Consult our API for more details on each method.

7.4 Create the .sql and schema.yml files from the architecture table following this documentation

If you need, at this moment you can change the SQL query to perform final treatments from the staging table, you can include columns, remove columns, perform algebraic operations, substitute strings, etc. SQL is the limit!

7.5 Run and test the models locally following this documentation

7.6 Upload the table metadata to the site:

For now, only the data team has permissions to upload the table metadata to the site, so it will be necessary to contact us. We're already working to make it possible for volunteers to update data on the site in the near future.

7.7 Upload the auxiliary files:

st = bd.Storage(
  dataset_id = <dataset_id>,
  table_id = <table_id>)

st.upload(
  path='caminho_para_os_auxiliary_files',
  mode = 'auxiliary_files',
  if_exists = 'raise')

8. Send everything for review

Yay, that's it! Now all that's left is to send everything for review in the repository of Data Basis.

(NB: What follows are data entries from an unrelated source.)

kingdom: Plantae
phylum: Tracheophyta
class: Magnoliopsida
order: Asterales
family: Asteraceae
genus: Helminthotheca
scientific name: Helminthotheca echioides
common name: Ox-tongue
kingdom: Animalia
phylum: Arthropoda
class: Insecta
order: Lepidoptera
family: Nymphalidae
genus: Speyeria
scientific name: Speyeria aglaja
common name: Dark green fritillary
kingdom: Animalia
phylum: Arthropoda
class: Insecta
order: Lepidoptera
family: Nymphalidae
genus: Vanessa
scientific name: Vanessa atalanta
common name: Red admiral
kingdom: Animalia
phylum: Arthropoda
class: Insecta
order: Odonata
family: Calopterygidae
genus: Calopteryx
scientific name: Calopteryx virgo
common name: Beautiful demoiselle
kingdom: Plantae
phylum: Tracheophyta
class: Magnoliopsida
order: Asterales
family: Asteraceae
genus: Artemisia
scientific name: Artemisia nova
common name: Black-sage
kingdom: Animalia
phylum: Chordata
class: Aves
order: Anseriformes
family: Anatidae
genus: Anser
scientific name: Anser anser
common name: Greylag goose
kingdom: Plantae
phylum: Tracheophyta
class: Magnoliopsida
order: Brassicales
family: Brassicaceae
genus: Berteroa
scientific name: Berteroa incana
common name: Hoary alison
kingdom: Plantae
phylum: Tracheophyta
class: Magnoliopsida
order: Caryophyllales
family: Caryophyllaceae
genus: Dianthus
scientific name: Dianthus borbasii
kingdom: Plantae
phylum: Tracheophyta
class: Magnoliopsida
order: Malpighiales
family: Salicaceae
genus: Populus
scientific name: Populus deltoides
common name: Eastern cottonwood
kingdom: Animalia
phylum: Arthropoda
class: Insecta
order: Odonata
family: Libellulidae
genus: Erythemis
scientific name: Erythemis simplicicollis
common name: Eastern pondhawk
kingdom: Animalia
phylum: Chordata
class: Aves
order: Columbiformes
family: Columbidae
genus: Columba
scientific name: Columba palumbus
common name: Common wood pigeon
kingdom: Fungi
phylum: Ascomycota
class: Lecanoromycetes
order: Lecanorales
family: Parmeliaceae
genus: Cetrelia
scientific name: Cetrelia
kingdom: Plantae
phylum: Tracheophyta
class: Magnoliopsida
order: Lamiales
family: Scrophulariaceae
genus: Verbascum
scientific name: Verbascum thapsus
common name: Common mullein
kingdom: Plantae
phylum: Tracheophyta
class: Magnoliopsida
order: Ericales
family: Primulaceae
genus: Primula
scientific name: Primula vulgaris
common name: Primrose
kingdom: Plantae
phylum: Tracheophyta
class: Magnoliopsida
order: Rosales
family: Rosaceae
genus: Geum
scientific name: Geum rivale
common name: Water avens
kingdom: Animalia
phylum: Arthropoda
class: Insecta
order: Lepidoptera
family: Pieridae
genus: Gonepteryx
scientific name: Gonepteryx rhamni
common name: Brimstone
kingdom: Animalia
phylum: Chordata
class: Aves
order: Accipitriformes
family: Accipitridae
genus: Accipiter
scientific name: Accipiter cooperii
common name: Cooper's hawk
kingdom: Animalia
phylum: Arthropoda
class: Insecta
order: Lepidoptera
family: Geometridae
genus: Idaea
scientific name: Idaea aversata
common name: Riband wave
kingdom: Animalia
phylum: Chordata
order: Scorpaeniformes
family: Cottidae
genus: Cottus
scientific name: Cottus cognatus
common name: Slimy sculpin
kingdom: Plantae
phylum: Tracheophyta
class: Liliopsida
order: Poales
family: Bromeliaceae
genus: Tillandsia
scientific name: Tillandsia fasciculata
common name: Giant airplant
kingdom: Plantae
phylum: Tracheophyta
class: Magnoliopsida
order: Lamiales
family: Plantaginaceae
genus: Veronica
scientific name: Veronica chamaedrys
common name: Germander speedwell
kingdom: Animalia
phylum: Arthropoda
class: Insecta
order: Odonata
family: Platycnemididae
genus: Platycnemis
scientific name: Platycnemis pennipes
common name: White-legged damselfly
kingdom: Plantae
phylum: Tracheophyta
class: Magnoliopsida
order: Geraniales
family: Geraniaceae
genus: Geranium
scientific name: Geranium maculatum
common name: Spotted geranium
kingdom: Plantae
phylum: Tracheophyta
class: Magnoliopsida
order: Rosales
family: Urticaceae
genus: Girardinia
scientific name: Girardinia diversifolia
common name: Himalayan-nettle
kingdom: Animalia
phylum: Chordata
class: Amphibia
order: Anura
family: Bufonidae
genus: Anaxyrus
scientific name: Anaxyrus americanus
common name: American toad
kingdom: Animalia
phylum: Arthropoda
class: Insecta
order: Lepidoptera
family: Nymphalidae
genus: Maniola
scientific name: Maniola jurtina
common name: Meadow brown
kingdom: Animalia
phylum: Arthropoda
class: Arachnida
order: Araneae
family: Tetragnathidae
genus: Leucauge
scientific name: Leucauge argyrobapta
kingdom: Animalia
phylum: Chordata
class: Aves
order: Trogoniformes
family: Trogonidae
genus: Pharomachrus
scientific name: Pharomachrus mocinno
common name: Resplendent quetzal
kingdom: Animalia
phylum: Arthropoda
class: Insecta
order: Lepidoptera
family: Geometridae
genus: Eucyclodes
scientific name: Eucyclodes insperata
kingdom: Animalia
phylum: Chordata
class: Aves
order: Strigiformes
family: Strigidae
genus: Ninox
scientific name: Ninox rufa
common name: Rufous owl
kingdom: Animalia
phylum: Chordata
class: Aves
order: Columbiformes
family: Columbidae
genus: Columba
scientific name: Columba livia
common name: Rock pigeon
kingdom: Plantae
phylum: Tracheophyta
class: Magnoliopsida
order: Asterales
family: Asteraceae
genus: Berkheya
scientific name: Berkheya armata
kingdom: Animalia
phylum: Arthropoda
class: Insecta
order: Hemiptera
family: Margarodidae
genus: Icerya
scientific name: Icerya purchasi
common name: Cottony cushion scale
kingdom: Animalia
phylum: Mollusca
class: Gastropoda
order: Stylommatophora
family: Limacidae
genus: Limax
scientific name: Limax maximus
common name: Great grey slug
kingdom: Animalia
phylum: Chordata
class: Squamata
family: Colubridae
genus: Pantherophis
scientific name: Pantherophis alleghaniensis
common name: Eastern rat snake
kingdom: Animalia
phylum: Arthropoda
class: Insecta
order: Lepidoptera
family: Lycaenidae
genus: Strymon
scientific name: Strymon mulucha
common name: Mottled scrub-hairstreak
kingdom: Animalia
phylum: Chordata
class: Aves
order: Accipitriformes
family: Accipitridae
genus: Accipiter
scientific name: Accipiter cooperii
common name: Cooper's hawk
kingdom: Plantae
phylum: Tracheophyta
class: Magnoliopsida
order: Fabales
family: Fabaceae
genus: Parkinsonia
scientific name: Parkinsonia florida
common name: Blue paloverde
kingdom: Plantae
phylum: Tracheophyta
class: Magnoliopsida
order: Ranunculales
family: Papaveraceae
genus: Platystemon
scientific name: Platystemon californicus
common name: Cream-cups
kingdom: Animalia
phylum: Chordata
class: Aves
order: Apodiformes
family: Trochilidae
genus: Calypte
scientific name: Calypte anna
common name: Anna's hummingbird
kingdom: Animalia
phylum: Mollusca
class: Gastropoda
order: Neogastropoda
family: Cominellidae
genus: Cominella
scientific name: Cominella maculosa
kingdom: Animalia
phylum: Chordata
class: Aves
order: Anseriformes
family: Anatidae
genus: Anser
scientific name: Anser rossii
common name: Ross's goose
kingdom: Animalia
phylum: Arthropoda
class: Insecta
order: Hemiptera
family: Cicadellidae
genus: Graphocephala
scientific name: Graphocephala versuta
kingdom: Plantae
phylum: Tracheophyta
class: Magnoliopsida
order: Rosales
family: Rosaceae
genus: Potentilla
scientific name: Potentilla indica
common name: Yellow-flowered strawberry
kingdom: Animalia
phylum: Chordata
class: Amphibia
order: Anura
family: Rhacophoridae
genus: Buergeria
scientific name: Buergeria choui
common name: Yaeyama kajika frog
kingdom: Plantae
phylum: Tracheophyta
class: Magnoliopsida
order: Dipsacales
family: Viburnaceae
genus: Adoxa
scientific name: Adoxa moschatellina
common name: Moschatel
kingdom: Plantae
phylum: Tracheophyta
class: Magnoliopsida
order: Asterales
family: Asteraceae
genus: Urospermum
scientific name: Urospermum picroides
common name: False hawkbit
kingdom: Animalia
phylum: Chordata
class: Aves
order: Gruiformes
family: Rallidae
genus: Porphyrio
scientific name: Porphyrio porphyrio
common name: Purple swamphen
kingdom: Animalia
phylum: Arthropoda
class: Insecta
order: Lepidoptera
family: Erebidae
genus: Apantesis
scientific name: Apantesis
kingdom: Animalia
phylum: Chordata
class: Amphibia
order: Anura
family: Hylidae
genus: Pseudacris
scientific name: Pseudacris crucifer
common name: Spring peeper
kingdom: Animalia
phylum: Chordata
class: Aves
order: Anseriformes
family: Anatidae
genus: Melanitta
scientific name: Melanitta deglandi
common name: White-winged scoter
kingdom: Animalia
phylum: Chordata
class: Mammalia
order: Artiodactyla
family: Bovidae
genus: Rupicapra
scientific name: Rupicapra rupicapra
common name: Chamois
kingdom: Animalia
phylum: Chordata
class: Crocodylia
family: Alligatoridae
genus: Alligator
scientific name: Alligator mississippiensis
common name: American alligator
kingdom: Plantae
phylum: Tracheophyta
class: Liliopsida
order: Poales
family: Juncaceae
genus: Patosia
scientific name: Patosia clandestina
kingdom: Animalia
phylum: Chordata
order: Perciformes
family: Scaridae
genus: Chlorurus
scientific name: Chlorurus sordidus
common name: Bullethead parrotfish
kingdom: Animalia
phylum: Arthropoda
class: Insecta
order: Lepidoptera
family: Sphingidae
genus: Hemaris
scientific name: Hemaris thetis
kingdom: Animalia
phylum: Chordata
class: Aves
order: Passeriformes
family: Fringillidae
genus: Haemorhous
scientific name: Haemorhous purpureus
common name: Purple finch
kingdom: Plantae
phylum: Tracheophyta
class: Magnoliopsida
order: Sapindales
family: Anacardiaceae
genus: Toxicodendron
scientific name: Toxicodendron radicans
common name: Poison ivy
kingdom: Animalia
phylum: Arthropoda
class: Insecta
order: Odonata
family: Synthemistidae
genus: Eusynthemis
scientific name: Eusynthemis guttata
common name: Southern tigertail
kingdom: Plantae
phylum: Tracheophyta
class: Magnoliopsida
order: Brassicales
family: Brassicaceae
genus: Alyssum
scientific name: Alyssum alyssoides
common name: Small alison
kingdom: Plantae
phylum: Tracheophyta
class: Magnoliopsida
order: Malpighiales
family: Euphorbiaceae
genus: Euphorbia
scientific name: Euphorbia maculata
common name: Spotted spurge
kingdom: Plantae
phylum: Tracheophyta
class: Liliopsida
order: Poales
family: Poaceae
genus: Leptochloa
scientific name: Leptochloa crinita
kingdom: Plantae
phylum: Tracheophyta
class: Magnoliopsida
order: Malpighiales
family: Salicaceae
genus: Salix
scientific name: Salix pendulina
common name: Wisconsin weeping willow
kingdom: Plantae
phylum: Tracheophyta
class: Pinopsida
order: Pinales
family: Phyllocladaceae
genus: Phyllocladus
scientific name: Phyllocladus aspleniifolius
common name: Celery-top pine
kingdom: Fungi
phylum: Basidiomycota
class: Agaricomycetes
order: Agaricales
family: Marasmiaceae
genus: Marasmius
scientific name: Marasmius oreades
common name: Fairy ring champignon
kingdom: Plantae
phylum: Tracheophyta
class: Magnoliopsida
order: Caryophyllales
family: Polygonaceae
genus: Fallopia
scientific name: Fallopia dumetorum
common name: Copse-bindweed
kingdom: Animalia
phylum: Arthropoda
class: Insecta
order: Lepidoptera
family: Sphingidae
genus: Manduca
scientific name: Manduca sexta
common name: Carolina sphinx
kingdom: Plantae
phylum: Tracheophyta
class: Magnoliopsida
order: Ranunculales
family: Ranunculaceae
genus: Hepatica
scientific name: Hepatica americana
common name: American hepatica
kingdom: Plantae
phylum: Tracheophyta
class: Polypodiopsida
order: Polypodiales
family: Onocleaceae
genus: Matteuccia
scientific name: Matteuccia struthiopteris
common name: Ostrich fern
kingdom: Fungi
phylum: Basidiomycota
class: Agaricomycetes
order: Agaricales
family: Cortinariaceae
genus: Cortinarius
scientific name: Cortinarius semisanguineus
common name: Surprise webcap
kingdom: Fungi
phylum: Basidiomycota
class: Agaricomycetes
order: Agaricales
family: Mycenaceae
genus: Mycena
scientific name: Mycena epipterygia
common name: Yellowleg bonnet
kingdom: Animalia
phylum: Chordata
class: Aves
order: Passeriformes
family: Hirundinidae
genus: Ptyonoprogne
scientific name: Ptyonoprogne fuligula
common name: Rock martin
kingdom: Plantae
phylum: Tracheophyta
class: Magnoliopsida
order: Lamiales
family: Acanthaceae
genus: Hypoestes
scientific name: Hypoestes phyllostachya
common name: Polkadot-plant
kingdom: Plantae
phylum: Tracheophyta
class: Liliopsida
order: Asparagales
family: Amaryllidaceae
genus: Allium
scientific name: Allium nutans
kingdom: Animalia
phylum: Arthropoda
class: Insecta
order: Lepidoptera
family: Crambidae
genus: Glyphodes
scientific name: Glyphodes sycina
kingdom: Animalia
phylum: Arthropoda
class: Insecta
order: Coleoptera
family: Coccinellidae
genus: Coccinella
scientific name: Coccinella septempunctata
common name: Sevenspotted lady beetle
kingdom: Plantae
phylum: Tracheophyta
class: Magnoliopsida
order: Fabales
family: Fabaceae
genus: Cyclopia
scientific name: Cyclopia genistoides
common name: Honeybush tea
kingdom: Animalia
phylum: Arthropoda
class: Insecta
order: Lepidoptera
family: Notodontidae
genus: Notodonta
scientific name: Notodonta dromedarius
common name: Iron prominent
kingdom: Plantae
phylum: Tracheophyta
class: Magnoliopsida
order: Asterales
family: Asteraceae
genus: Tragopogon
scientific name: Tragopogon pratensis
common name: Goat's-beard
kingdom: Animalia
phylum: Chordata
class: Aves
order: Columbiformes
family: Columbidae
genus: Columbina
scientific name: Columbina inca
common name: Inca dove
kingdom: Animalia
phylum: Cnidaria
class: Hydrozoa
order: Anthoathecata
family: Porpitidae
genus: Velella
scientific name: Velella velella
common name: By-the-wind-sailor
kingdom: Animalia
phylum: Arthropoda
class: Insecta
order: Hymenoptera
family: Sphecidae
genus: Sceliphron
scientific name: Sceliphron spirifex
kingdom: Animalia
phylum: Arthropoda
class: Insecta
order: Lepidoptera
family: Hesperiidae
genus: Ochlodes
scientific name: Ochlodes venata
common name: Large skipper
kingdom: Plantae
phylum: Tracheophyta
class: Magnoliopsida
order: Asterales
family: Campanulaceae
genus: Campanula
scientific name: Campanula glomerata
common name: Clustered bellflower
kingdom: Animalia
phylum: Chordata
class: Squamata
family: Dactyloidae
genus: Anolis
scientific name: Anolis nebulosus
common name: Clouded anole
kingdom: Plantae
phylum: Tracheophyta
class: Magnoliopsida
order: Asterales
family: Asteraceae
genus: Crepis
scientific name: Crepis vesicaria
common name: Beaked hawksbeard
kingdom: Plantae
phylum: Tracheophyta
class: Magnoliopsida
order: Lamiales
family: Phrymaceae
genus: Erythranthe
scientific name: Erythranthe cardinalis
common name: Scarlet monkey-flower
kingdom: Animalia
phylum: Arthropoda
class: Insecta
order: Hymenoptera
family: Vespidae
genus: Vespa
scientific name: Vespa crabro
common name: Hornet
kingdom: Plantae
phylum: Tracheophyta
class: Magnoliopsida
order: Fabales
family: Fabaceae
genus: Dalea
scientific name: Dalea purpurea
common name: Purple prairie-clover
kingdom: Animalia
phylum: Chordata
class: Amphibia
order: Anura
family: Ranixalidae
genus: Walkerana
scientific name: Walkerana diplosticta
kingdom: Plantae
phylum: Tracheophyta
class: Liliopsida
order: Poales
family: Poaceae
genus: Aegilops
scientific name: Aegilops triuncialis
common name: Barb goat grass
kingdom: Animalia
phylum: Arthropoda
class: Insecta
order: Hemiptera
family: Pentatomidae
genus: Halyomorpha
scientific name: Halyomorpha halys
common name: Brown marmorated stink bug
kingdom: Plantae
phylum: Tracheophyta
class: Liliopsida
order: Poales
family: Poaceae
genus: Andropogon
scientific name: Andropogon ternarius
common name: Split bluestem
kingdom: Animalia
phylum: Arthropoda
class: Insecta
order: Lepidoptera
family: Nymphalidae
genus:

Clone our repository locally.
Give a cd to the local folder of the repository and open a new branch with git checkout -b [dataset_id]. All additions and modifications will be included in this branch.
For each new table, include the file with name table_id.sql in the queries-basedosdados/models/dataset_id/ folder by copying the queries you developed in step 7.
Include the schema.yaml file developed in step 7
If it's a new dataset, include the dataset according to the instructions in the queries-basedosdados/dbt_project.yaml file (don't forget to follow the alphabetical order to not mess up the organization)
Include your data capture and cleaning code in the queries-basedosdados/models/dataset_id/code folder
Now it's just about publishing the branch, opening a PR with the labels 'table-approve' and marking the data team for correction

And now? Our team will review the data and metadata submitted via Github. We can contact you to ask questions or request changes to the code. When everything is OK, we'll do a merge of your pull request and the data will be automatically published on our platform!